What to produce: Can you quote the records below in full, word for word?

Plain-text document sources:
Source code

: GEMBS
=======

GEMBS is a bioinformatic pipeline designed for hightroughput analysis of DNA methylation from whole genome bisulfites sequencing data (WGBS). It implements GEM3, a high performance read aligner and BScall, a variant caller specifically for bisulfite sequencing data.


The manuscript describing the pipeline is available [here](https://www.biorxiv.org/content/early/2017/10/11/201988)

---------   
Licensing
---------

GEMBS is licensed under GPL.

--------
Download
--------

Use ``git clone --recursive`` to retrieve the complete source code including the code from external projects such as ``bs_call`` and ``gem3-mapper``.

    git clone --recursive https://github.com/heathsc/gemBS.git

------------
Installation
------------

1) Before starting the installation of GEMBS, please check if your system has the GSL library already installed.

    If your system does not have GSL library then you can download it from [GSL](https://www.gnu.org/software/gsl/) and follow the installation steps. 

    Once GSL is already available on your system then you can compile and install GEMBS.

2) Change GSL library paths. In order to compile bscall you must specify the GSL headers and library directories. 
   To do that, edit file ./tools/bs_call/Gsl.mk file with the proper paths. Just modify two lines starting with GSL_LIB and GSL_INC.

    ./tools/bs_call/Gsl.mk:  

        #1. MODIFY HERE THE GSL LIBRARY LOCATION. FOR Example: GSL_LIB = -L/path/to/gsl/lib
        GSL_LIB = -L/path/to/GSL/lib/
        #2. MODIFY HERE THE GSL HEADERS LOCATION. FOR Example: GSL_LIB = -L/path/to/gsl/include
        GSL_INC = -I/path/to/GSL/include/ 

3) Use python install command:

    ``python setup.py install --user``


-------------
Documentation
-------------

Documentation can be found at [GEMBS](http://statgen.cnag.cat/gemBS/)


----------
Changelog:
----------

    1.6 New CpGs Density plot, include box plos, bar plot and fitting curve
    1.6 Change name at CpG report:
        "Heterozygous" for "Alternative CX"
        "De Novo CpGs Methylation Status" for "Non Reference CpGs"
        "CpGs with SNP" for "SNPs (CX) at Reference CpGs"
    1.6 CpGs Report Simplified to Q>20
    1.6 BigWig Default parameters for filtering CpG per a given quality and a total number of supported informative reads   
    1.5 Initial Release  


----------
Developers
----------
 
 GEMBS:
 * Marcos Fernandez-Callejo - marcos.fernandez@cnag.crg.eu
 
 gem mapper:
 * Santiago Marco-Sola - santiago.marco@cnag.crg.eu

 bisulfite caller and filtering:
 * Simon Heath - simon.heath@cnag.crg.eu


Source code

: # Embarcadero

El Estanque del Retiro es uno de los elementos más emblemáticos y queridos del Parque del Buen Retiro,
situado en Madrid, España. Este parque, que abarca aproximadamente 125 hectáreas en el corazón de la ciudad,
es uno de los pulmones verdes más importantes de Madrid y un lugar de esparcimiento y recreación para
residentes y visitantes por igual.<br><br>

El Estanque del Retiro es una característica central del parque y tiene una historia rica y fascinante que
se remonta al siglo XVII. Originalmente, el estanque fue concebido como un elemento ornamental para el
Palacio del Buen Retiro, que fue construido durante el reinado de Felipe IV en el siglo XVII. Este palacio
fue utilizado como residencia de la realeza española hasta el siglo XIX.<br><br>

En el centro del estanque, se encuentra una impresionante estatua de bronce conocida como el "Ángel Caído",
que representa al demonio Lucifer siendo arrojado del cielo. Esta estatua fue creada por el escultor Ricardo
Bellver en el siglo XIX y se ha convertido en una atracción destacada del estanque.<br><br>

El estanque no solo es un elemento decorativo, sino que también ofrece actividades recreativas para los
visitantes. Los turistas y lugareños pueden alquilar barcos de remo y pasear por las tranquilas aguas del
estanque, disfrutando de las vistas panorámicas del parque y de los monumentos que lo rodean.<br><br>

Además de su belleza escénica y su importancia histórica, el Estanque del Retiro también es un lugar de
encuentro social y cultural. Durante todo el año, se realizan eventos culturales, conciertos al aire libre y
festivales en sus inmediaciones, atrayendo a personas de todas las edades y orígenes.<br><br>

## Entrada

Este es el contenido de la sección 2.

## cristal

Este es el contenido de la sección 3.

Written solution:
Source code

: GEMBS
=======

GEMBS is a bioinformatic pipeline designed for hightroughput analysis of DNA methylation from whole genome bisulfites sequencing data (WGBS). It implements GEM3, a high performance read aligner and BScall, a variant caller specifically for bisulfite sequencing data.


The manuscript describing the pipeline is available [here](https://www.biorxiv.org/content/early/2017/10/11/201988)

---------   
Licensing
---------

GEMBS is licensed under GPL.

--------
Download
--------

Use ``git clone --recursive`` to retrieve the complete source code including the code from external projects such as ``bs_call`` and ``gem3-mapper``.

    git clone --recursive https://github.com/heathsc/gemBS.git

------------
Installation
------------

1) Before starting the installation of GEMBS, please check if your system has the GSL library already installed.

    If your system does not have GSL library then you can download it from [GSL](https://www.gnu.org/software/gsl/) and follow the installation steps. 

    Once GSL is already available on your system then you can compile and install GEMBS.

2) Change GSL library paths. In order to compile bscall you must specify the GSL headers and library directories. 
   To do that, edit file ./tools/bs_call/Gsl.mk file with the proper paths. Just modify two lines starting with GSL_LIB and GSL_INC.

    ./tools/bs_call/Gsl.mk:  

        #1. MODIFY HERE THE GSL LIBRARY LOCATION. FOR Example: GSL_LIB = -L/path/to/gsl/lib
        GSL_LIB = -L/path/to/GSL/lib/
        #2. MODIFY HERE THE GSL HEADERS LOCATION. FOR Example: GSL_LIB = -L/path/to/gsl/include
        GSL_INC = -I/path/to/GSL/include/ 

3) Use python install command:

    ``python setup.py install --user``


-------------
Documentation
-------------

Documentation can be found at [GEMBS](http://statgen.cnag.cat/gemBS/)


----------
Changelog:
----------

    1.6 New CpGs Density plot, include box plos, bar plot and fitting curve
    1.6 Change name at CpG report:
        "Heterozygous" for "Alternative CX"
        "De Novo CpGs Methylation Status" for "Non Reference CpGs"
        "CpGs with SNP" for "SNPs (CX) at Reference CpGs"
    1.6 CpGs Report Simplified to Q>20
    1.6 BigWig Default parameters for filtering CpG per a given quality and a total number of supported informative reads   
    1.5 Initial Release  


----------
Developers
----------
 
 GEMBS:
 * Marcos Fernandez-Callejo - marcos.fernandez@cnag.crg.eu
 
 gem mapper:
 * Santiago Marco-Sola - santiago.marco@cnag.crg.eu

 bisulfite caller and filtering:
 * Simon Heath - simon.heath@cnag.crg.eu


Source code

: # Embarcadero

El Estanque del Retiro es uno de los elementos más emblemáticos y queridos del Parque del Buen Retiro,
situado en Madrid, España. Este parque, que abarca aproximadamente 125 hectáreas en el corazón de la ciudad,
es uno de los pulmones verdes más importantes de Madrid y un lugar de esparcimiento y recreación para
residentes y visitantes por igual.<br><br>

El Estanque del Retiro es una característica central del parque y tiene una historia rica y fascinante que
se remonta al siglo XVII. Originalmente, el estanque fue concebido como un elemento ornamental para el
Palacio del Buen Retiro, que fue construido durante el reinado de Felipe IV en el siglo XVII. Este palacio
fue utilizado como residencia de la realeza española hasta el siglo XIX.<br><br>

En el centro del estanque, se encuentra una impresionante estatua de bronce conocida como el "Ángel Caído",
que representa al demonio Lucifer siendo arrojado del cielo. Esta estatua fue creada por el escultor Ricardo
Bellver en el siglo XIX y se ha convertido en una atracción destacada del estanque.<br><br>

El estanque no solo es un elemento decorativo, sino que también ofrece actividades recreativas para los
visitantes. Los turistas y lugareños pueden alquilar barcos de remo y pasear por las tranquilas aguas del
estanque, disfrutando de las vistas panorámicas del parque y de los monumentos que lo rodean.<br><br>

Además de su belleza escénica y su importancia histórica, el Estanque del Retiro también es un lugar de
encuentro social y cultural. Durante todo el año, se realizan eventos culturales, conciertos al aire libre y
festivales en sus inmediaciones, atrayendo a personas de todas las edades y orígenes.<br><br>

## Entrada

Este es el contenido de la sección 2.

## cristal

Este es el contenido de la sección 3.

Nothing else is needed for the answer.